== Segment start ==
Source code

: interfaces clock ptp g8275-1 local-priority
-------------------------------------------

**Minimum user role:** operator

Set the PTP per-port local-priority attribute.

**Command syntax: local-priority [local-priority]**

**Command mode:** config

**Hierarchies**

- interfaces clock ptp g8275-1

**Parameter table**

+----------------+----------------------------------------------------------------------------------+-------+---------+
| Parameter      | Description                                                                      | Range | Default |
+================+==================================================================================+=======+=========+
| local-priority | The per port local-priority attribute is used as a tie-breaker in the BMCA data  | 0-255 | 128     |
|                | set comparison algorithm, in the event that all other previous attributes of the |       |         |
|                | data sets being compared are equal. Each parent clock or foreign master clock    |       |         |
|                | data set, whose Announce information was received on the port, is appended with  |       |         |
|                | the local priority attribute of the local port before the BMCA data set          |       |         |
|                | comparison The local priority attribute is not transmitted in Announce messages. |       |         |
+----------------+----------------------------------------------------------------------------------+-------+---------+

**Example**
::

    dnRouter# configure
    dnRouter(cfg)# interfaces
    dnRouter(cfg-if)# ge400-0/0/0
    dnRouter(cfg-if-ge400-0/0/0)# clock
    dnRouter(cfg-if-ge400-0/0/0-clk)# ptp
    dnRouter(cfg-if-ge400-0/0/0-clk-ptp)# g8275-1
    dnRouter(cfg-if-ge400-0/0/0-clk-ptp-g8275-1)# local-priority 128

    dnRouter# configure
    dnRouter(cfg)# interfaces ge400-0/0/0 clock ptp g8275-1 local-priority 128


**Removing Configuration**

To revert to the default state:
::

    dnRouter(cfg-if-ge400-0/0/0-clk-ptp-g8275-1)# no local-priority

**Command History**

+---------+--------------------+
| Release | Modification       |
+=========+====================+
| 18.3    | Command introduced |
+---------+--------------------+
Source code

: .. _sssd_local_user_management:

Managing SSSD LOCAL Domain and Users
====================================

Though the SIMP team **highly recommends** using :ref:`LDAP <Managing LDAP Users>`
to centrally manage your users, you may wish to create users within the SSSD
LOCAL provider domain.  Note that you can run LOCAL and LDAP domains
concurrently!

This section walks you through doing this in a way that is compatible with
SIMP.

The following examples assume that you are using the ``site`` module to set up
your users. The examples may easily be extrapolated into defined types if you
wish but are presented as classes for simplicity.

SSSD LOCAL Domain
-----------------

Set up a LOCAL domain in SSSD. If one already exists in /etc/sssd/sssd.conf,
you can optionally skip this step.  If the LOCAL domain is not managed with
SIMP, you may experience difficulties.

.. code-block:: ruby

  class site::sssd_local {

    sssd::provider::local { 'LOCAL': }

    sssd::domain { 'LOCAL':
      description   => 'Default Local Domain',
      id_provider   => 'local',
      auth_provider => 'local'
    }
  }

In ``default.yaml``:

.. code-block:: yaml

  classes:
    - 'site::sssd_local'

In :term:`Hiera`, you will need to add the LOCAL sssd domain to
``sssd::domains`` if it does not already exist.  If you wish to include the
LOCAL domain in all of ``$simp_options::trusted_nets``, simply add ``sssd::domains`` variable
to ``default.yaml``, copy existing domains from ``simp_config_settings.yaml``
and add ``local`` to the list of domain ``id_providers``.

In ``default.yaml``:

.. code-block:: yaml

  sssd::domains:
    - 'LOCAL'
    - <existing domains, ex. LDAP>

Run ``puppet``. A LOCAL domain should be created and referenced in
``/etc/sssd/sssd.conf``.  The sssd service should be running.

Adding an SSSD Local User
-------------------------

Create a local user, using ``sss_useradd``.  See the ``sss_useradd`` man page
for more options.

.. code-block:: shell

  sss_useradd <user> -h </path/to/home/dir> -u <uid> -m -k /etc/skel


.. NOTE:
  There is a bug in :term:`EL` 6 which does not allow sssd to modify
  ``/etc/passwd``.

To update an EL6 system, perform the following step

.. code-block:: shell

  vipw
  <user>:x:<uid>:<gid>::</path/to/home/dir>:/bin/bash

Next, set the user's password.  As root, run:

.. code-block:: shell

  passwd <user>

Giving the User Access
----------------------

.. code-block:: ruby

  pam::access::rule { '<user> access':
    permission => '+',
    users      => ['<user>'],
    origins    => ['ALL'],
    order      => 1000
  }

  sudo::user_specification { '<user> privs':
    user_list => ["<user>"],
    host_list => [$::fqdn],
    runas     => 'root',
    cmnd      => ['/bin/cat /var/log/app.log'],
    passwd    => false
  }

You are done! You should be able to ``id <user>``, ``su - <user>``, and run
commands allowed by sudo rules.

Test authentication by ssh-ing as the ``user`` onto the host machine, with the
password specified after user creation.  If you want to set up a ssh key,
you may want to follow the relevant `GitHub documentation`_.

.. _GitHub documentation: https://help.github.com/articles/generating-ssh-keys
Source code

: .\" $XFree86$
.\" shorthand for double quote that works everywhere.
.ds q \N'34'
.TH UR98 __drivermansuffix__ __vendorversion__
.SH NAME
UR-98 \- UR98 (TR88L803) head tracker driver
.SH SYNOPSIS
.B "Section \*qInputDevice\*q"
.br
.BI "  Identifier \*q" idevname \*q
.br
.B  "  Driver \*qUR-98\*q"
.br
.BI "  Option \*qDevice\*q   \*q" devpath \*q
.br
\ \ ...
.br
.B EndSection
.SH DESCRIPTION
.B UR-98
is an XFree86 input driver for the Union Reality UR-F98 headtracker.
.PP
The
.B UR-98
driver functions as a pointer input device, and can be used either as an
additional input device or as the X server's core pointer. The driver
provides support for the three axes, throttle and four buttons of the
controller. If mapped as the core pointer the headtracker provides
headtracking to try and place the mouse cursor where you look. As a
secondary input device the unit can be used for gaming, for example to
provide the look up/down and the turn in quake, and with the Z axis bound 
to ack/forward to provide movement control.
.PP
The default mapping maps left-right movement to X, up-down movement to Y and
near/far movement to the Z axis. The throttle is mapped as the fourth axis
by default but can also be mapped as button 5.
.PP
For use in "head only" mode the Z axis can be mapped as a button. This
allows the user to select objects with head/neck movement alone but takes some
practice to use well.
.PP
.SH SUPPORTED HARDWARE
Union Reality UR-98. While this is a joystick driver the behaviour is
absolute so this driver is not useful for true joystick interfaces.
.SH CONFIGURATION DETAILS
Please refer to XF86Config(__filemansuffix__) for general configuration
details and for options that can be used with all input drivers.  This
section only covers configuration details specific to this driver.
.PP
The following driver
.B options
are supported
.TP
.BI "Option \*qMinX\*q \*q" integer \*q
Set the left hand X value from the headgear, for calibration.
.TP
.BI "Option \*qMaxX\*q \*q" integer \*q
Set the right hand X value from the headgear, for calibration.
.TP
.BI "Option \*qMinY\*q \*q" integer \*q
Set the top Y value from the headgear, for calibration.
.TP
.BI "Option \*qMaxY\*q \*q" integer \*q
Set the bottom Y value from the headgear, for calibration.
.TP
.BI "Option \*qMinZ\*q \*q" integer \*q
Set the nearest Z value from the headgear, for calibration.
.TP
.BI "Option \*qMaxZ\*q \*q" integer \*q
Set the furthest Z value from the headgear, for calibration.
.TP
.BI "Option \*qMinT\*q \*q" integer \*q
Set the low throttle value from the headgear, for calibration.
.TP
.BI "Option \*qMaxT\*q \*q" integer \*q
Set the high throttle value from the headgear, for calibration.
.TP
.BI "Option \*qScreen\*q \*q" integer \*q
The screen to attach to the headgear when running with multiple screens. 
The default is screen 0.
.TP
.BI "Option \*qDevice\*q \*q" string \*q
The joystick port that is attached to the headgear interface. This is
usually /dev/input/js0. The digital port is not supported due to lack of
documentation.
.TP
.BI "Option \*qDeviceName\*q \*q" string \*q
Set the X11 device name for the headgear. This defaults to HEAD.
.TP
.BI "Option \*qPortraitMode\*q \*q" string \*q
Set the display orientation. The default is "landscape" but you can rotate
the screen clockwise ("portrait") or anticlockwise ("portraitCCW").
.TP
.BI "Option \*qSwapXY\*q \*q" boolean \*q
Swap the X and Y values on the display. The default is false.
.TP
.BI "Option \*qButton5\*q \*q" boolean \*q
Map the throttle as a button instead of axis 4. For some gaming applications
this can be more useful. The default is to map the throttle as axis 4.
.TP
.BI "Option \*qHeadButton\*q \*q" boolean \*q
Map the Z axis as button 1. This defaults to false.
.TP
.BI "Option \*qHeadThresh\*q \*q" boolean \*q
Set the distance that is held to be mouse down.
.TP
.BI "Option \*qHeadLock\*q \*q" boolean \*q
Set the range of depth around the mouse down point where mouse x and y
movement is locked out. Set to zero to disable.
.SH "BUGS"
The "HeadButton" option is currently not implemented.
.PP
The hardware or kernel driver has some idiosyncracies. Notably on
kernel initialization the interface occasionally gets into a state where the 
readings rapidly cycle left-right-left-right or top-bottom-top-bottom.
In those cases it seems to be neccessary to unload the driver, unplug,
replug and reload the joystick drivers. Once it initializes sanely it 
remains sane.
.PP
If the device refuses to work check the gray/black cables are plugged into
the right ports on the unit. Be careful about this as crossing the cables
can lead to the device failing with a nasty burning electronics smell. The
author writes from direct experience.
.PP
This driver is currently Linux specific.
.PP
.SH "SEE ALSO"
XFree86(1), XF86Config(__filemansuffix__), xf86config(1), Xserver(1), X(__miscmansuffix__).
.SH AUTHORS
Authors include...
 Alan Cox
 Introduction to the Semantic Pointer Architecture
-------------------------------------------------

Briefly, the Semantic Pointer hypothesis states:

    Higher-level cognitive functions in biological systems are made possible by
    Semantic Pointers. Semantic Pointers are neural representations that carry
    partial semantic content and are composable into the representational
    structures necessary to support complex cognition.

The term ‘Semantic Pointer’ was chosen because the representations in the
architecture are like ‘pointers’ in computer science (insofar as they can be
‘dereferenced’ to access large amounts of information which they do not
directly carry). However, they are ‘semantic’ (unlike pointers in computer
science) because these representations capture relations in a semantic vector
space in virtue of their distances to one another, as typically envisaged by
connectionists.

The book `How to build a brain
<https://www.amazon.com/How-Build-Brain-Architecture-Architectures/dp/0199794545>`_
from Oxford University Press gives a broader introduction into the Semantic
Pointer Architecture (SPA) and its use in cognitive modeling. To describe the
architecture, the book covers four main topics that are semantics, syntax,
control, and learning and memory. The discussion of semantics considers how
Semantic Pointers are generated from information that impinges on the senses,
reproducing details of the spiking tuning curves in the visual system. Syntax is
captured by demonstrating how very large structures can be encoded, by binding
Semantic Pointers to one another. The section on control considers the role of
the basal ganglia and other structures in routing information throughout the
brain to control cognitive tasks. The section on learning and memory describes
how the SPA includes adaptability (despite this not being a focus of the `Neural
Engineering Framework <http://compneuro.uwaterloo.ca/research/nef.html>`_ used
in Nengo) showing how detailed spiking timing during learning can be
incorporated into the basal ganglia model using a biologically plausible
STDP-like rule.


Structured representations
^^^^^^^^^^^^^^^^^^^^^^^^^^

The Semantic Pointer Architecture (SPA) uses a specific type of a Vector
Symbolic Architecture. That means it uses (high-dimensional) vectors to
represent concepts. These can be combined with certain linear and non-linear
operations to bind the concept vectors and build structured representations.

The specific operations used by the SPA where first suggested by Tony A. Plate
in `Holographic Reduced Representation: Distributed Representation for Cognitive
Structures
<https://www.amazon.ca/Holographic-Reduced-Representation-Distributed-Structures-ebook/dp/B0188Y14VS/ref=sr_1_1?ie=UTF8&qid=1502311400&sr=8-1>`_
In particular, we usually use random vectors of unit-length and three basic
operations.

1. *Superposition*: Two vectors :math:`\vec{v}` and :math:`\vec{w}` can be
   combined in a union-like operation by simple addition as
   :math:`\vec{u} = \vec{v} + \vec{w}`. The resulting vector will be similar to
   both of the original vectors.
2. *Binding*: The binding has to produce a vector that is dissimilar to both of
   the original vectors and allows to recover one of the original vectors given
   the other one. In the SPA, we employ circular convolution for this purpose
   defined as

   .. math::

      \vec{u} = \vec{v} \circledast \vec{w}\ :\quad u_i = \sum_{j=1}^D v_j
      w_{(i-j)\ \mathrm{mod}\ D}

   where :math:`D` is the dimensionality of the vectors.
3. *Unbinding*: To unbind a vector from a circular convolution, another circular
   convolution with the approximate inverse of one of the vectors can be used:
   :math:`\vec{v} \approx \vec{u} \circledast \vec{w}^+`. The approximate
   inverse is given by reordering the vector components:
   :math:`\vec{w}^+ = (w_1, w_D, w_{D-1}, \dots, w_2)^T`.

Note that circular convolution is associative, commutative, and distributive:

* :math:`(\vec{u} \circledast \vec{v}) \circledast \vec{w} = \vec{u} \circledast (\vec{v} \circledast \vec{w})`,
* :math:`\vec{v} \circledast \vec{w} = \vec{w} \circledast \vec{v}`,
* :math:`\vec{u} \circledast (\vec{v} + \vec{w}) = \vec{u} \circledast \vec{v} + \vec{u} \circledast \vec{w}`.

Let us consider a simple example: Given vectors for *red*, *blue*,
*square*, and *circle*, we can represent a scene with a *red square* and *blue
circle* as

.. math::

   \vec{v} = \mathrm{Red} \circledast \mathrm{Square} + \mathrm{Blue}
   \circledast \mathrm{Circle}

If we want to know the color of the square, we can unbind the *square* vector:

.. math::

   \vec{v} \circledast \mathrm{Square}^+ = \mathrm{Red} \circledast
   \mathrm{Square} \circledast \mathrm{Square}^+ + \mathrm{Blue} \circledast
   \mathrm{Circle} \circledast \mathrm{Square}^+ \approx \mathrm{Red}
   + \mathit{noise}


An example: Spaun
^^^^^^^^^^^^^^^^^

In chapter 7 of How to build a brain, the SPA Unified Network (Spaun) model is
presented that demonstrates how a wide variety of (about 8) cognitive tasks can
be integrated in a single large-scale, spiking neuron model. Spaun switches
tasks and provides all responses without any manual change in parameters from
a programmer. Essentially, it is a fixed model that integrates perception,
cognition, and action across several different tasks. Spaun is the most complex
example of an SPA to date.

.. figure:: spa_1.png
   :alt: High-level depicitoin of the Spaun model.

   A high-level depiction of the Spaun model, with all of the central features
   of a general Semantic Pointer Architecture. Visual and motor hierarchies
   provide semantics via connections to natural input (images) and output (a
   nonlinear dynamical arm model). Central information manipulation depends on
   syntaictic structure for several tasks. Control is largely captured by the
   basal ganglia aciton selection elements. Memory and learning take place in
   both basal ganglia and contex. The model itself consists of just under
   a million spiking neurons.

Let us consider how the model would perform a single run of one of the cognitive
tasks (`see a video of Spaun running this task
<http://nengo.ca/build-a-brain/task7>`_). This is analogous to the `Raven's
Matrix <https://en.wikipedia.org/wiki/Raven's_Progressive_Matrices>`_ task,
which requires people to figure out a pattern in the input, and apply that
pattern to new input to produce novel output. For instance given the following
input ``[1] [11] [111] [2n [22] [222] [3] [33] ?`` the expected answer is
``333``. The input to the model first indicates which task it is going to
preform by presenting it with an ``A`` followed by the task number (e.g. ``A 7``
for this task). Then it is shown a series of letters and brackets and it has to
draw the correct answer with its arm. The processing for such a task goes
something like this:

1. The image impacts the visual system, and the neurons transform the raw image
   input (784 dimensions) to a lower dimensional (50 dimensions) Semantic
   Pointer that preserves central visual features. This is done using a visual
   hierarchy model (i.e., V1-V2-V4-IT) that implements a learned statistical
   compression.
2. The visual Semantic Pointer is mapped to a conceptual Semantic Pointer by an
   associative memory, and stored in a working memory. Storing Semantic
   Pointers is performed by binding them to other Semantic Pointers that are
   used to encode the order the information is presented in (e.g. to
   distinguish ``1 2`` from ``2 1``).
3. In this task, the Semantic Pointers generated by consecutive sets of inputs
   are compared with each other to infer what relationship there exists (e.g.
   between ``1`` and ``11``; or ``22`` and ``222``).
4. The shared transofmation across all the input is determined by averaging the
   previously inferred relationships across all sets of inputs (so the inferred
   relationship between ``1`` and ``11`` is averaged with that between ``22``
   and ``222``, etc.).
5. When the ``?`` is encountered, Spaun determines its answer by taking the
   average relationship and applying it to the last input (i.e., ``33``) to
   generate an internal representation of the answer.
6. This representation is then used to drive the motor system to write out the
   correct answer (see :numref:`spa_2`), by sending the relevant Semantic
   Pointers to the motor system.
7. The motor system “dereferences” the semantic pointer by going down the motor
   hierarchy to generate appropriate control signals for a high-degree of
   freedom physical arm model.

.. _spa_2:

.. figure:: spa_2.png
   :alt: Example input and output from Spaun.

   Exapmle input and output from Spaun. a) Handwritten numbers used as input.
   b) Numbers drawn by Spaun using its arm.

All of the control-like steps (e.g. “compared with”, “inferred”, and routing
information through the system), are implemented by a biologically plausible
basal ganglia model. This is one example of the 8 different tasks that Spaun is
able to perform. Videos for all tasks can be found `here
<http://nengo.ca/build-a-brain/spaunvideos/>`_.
== Segment end ==
_Exercise directions_
Needed here are the exact lines from the start of the material through the line that contains "dnRouter(cfg-if-ge400-0/0/0-clk)# ptp", and no others.

_Finished exercise_
Source code

: interfaces clock ptp g8275-1 local-priority
-------------------------------------------

**Minimum user role:** operator

Set the PTP per-port local-priority attribute.

**Command syntax: local-priority [local-priority]**

**Command mode:** config

**Hierarchies**

- interfaces clock ptp g8275-1

**Parameter table**

+----------------+----------------------------------------------------------------------------------+-------+---------+
| Parameter      | Description                                                                      | Range | Default |
+================+==================================================================================+=======+=========+
| local-priority | The per port local-priority attribute is used as a tie-breaker in the BMCA data  | 0-255 | 128     |
|                | set comparison algorithm, in the event that all other previous attributes of the |       |         |
|                | data sets being compared are equal. Each parent clock or foreign master clock    |       |         |
|                | data set, whose Announce information was received on the port, is appended with  |       |         |
|                | the local priority attribute of the local port before the BMCA data set          |       |         |
|                | comparison The local priority attribute is not transmitted in Announce messages. |       |         |
+----------------+----------------------------------------------------------------------------------+-------+---------+

**Example**
::

    dnRouter# configure
    dnRouter(cfg)# interfaces
    dnRouter(cfg-if)# ge400-0/0/0
    dnRouter(cfg-if-ge400-0/0/0)# clock
    dnRouter(cfg-if-ge400-0/0/0-clk)# ptp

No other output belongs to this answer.